Control of pertussis depends on primary vaccination of infants in combination with booster vaccination of children, adults, and recently also pregnant women. Tetanus-diptheria-acellular pertussis (Tdap) booster vaccines are frequently given in many countries and can be formulated with inactivated poliovirus (Tdap-IPV). Although Tdap-IPV provides clinical protection, pertussis antibody levels decay shortly after vaccination. This highlights the need for a better understanding of the mechanisms of immunogenicity of aP-containing combination vaccines, which may explain the longevity of the antibody response to vaccination. In order to identify immune signatures that are induced by Tdap-IPV vaccination and which may be associated with humoral responses, we analyzed changes in gene expression.

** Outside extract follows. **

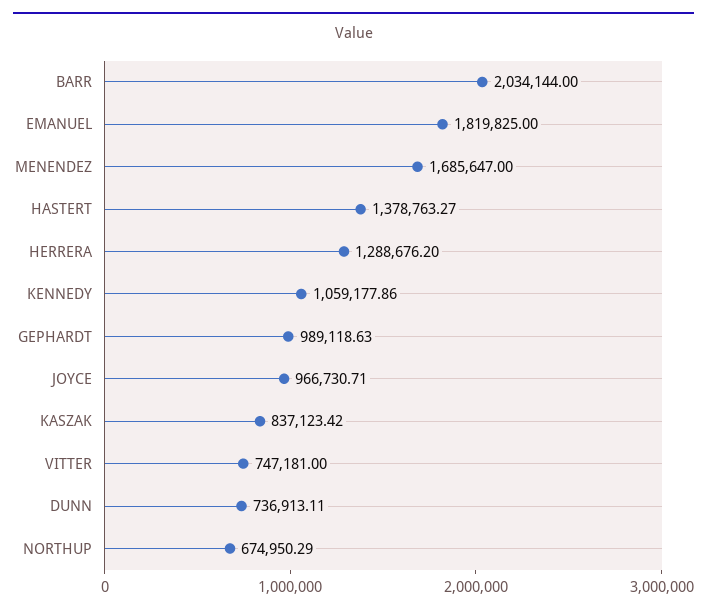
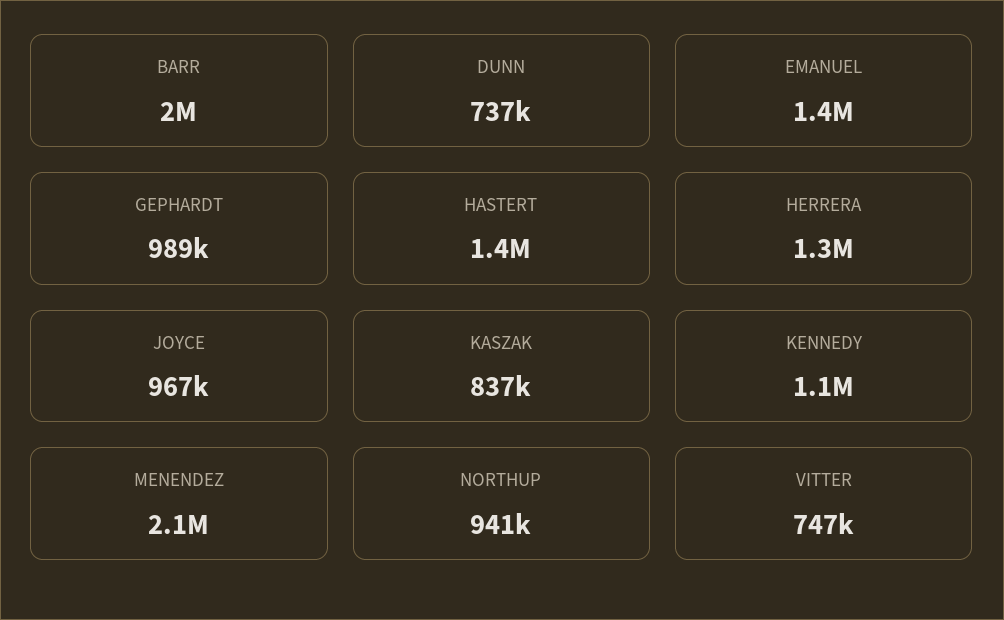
EMANUEL: 1819825 -> 1400000
MENENDEZ: 1685647 -> 2100000
NORTHUP: 674950.29 -> 941000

Overall design: Single cell RNA sequencing analysis was performed on innate immune cells isolated from red blood cell-lysed fresh whole blood collected at baseline (Day 0) and one day (Day 1) post-vaccination from children (11-15 years old, n = 7, Netherlands cohort) who received a dose of Tdap-IPV. CD14+ CD16± monocytes, CD14- CD16+ monocytes, myeloid dendritic cells, plasmacytoid dendritic cells, natural killer cells, and neutrophils were single-cell sorted with flow cytometry into 384-well plates for library preparation and sequencing. Samples were processed in two batches.